Posted November 17, 2010 by 1KnonOCoKhet in Media

Ads for Women’s Arousal Oil Rejected

Ever heard of Zestra? It is an essential arousal oil to help women who experience sexual difficulty. The company describes it as a botanical aphrodisiac. It is likely that you’ve never heard about this product, not because you are uninterested, but because you are not surrounded by advertisements for it.

Not every man uses Viagra or Levitra, because not all men have erectile dysfunction, but we all know the products well and what they are capable of. They are advertised on television, radio and internet often. Viagra is even a household name. So what’s the big difference between Viagra for men and Zestra for women?

The creators of Zestra, Rachel Bran Scherl and Mery Jaensch, who are the founders of Semprae Laboratories, say it is a double standard. They have faced countless obstacles in an effort to advertise their product for the thousands of women who might benefit from it.

The San Francisco Chronicle reported on the product earlier this week. Read a section of the article below:

    …Many networks and some websites have declined the company’s ads; a few will air them during the daytime, and others only after midnight. There is no nudity, sex, or mention of body parts, unlike ads for men’s products referring to ‘erections lasting more than four hours.

    The most frequent answer we get is, ‘We don’t advertise your category,’ ” Scherl said. “To which we say, ‘What is the category? Because if it’s sexual enjoyment, you clearly cover that category. If it’s female enjoyment, you clearly don’t.’ And when you ask for information as to what we would need to change so they would clear the ad for broadcast, they give you very little direction. … And yet they have no problem showing ads for Viagra and other men’s drugs. Why?”…

    The oil has been featured on TV shows such as “Rachael Ray,” “The Tyra Banks Show,” and “Dr. Oz” and ABC’s “Nightline,” even though the network would allow a Zestra ad only during the late-night “Jimmy Kimmel” show, Scherl said.

    A spokeswoman for Oxygen network, which accepted the ad from midnight to 4 a.m. and during “Bad Girls Club” and “Snapped,” declined to specify what was objectionable about the ad during other daytime programming, citing client confidentiality.

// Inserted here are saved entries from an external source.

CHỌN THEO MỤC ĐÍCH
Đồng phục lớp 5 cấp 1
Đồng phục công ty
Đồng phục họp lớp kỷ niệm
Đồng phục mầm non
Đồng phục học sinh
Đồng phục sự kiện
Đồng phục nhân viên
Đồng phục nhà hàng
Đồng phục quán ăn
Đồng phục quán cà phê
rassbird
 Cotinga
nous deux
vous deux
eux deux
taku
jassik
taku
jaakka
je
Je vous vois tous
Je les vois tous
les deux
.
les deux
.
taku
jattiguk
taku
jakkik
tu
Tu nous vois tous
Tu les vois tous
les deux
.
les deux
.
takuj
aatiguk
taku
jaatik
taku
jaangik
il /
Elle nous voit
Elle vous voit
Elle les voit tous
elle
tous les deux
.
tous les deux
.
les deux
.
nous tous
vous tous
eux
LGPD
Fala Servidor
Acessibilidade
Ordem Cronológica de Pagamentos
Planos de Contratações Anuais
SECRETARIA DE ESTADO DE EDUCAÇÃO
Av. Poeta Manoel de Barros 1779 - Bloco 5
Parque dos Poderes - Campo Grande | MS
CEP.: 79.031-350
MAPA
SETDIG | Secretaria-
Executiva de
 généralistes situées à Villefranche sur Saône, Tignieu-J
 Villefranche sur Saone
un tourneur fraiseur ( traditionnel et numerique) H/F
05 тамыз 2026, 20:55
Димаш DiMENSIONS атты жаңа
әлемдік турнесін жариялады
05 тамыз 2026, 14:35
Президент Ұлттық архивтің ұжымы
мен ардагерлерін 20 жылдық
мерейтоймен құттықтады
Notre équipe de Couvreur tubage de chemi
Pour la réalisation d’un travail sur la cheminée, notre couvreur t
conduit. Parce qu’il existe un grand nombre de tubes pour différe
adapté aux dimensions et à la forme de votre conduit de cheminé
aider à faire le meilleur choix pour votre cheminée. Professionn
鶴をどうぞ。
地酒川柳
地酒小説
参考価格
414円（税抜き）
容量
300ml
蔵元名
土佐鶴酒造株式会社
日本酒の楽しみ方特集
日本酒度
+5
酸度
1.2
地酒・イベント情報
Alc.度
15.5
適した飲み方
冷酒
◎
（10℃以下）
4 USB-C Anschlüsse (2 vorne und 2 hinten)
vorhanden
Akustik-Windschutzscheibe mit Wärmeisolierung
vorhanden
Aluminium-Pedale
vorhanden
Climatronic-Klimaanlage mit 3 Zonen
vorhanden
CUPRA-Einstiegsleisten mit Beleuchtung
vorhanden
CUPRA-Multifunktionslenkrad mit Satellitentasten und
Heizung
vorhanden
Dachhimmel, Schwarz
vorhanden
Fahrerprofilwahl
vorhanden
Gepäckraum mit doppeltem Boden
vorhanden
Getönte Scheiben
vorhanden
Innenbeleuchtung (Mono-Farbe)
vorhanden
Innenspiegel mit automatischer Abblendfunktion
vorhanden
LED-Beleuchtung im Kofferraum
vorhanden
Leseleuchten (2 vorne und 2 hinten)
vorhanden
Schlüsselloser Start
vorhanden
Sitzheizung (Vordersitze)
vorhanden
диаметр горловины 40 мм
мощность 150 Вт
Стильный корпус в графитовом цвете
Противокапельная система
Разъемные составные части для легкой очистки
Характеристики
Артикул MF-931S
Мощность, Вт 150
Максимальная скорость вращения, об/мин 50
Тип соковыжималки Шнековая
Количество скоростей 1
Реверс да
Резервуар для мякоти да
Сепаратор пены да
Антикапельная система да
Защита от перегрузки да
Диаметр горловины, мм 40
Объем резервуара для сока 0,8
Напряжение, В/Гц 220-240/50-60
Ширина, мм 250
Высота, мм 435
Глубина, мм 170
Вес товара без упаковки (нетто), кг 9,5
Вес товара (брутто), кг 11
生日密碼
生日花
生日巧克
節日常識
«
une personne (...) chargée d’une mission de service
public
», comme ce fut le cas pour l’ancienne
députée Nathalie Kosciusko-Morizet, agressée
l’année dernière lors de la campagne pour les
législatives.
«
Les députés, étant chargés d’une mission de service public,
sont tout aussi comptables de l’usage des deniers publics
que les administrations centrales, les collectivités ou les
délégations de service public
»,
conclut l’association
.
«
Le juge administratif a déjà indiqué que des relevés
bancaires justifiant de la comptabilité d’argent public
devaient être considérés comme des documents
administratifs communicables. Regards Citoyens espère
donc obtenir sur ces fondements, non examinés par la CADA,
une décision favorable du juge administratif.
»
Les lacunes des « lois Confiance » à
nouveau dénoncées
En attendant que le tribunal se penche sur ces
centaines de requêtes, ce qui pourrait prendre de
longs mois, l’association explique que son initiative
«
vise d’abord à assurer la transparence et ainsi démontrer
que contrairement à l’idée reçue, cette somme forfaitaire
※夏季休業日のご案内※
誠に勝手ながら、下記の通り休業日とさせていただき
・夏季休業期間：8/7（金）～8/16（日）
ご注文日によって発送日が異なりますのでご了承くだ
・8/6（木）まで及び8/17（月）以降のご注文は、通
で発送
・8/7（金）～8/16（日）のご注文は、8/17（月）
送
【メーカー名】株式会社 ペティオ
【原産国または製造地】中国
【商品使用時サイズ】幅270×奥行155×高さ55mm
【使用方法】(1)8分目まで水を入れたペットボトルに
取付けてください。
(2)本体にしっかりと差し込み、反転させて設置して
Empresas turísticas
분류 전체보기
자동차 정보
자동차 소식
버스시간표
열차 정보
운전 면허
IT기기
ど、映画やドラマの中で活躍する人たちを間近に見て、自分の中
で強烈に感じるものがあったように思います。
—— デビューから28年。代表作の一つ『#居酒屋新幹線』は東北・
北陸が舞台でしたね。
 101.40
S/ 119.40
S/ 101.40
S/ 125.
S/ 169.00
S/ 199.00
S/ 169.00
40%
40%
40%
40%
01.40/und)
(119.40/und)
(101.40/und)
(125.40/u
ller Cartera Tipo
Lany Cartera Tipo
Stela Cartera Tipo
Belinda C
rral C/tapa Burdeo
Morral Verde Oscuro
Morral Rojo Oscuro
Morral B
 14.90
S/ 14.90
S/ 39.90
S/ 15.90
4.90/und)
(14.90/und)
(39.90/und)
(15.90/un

    Facebook initially ran an ad, but took it down and declined to run it again and WebMD.com declined to run ads, said Scherl…

    Said Rita Melendez, associate professor of sexuality studies at San Francisco State University: “If they really can’t run these ads, it’s telling women they are not – or should not be – in control of their desire, or that there is something shameful about their sexual desire, and that has huge implications for their ability to control pregnancy, partner abuse and sexual health. You’re putting something so core to women in the realm of male control, or at least outside of female control…”

Some may be taken aback by the idea of a product to enhance a woman’s sexual experience but it’s just as alarming as an incompetent man. With age, things happens.

The disturbing part is that the good ‘ol double standard keeps Rachel and Mary from being able to advertise to their target audience.

Despite this, Zestra still sells well which says a lot for the thousands of women, post-childbirth and post-menopause, who seek this product on their own.